Brexit is set to have more of an impact on expats than many people realise. Residency rules might be changing, but the financial fall-out is already being felt. International workers need to act now to make sure their finances are properly protected in a post-Brexit world.
There is much uncertainty surrounding the eventual outcome of Brexit but whatever happens, investments in Britain – whether savings, pensions or property – will all be affected by the changes set to come into effect by 2019.
‘Brexit is not going to land on your head out of nowhere. Everyone is watching,’ says Paul Brown, director of expat financial management company Blacktower. ‘Now is the time to act. You have got to hedge your bets.’
So what should expats be doing to reduce potential risk exposure and to take advantage of opportunities which may no longer be available once the outcome of Brexit has been determined?
Expats, says Brown, should start planning and considering their options now rather than waiting until it’s too late to do anything.
The current financial market volatility caused by the uncertainty surrounding Brexit is likely to consider for some years and this means the performance of investments and pension may be affected.

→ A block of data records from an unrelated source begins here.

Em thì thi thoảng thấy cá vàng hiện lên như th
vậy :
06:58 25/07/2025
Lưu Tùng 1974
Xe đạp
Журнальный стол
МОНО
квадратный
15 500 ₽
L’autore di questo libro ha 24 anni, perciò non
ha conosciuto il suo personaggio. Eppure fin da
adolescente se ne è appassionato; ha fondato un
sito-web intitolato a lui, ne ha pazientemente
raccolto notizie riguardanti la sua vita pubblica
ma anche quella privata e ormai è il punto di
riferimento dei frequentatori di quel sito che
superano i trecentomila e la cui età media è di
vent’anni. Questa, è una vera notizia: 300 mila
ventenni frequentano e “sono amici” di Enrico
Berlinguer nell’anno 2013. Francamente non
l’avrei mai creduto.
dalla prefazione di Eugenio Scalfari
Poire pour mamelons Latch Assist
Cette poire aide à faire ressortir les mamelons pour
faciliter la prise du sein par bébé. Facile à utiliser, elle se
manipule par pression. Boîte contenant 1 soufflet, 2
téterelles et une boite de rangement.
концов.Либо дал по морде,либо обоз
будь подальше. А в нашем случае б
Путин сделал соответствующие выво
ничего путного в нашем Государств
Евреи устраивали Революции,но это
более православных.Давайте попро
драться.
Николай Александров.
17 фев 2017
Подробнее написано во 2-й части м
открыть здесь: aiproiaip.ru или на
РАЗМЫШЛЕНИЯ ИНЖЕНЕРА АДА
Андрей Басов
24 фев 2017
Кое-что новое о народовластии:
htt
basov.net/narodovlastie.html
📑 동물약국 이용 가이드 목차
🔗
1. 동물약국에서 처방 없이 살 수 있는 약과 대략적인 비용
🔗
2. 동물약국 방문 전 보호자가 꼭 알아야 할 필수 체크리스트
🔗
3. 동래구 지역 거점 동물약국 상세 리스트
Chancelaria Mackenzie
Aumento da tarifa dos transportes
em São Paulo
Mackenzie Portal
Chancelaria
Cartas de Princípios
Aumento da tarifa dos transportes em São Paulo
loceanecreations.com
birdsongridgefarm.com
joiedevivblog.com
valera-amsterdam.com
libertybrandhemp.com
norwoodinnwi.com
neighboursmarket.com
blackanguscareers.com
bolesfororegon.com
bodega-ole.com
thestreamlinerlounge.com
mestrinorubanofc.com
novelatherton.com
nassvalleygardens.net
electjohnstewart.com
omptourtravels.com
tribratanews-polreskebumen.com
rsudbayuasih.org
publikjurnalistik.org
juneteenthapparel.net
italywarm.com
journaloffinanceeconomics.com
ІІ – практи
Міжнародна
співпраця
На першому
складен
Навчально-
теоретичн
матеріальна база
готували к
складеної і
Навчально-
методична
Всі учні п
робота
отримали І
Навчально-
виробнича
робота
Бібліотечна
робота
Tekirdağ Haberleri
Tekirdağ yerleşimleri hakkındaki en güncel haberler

The weakening pound hit an eight-year low against the euro at the end of August this year and is likely to slip further, particularly if Britain decides to press ahead with a hard Brexit.
‘Your pounds are just sitting there going down in euro terms and if you are a deposit investor, with the low interest rates we are experiencing, you are getting nowhere,’ Brown says. This, he adds, means expats may have already lost considerably on UK assets in currency terms over the last 12 months.
Pensions are a different matter. In terms of retirement provision, the effect of Brexit depends very much on what kind of pension you have, when you intend to retire and the outcome of Brexit in terms of the rules surrounding overseas pension arrangements.
One of the biggest worries is that company pension schemes may not be able to pay out what was initially promised because of low bond yields. Some people are also concerned about a potential UK exit tax for pension transfers and the uncertainty of future pension reforms.
Those coming up to retirement age should adjust their risk profile and diversify now in order to protect their accumulated capital, says Brown. The overseas pension scheme QROPs may provide a solution to protect pension assets against future UK law changes and to improve your position when planning for passing benefits on to loved ones.
Brexit may not be to blame for the historic low interest rates, but this is no help to deposit investors. Interest rates look likely to stay low for the foreseeable future and most bank deposit rates are currently below inflation. There are, argues Brown, more efficient ways in which you can achieve growth on your savings and it is worth investigating these now.
In addition, expats should not underestimate the effects of inflation. It can significantly erode the spending power of capital.
One advantage of being an expat is that you have flexibility in terms of the location of your investments and currency you invest in, says Brown.
‘Make sure that, whatever way the wind blows, you have a plan,’ he says. ‘Rather than hoping everything is going to be okay and leaving your finances as they are, sit down with a financial advisor and make a plan so that, when the chips are down, you are in a position to react accordingly.’